8.9.2.3 Generate CRC for Most or All of Flash Memory

If you are trying to generate a CRC value for the entire FLASH memory, place the table in a separate memory range, which .TI.memcrc will be placed in by default. For example:

MEMORY
{
    /* Carve out a section of FLASH to store the CRC result */
    CRC_PRELUDE : origin=0x0, length=0x10
    GROUP
    {
        FLASH : origin=0x10, length=0xFFFF
    } crc(_flash_crc, algorithm=CRC8_PRIME)
    /* Other memory ranges... */
}
SECTION
{
    .TI.memcrc > CRC_PRELUDE
}

In the above example, a small section of flash has been cut out of the whole, to allow the .TI.memcrc section to reside there, while everything else that is eligible for CRC generation is placed in FLASH. This avoids placing the CRC result in the CRC range.

In some cases, you may want to generate a CRC for all of Flash memory and read back the CRC result via the linker-generated map file (see Section 9.5.19).
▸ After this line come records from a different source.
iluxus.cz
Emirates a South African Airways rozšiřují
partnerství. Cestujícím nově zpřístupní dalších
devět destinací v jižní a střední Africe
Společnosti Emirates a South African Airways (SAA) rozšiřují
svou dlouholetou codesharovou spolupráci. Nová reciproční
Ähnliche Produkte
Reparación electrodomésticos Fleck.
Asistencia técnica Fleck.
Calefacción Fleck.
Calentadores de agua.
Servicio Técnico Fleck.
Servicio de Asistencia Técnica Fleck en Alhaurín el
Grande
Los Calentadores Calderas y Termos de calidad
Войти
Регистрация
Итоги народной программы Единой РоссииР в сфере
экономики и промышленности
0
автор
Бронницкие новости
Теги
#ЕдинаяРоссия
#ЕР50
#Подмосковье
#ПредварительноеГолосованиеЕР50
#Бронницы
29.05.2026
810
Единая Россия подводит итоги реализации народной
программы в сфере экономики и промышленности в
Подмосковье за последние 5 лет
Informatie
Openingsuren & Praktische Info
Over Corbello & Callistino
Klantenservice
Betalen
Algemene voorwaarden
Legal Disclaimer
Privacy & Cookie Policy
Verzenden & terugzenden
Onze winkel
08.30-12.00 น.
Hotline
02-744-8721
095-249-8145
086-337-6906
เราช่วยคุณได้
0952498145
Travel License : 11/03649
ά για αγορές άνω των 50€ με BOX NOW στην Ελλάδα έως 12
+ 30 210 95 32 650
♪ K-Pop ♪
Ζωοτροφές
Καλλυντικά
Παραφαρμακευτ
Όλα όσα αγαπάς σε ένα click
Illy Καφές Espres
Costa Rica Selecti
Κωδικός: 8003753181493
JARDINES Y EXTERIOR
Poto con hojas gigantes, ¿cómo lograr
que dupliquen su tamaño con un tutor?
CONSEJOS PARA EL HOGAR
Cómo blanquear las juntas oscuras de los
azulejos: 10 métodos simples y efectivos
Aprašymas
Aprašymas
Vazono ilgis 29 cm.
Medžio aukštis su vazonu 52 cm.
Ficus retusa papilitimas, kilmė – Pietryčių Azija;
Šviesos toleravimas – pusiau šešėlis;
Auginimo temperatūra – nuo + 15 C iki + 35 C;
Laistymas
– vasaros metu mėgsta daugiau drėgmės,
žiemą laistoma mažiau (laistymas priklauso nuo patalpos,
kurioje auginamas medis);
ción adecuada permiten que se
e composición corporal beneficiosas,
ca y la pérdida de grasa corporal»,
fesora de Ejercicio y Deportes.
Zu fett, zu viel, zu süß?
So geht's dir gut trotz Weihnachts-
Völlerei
However, there is no memory location to place the CRC result for the memory range covering all of Flash memory. If you place it in Flash, then you violate the rule that the result cannot be placed within the input range. Thus, if there’s no good place to put the CRC result, you can mark the .TI.memcrc section as a COPY section like so:

.TI.memcrc : type=COPY

This prevents the CRC result for a memory range from being placed anywhere. Marking .TI.memcrc as a DSECT section has the same result.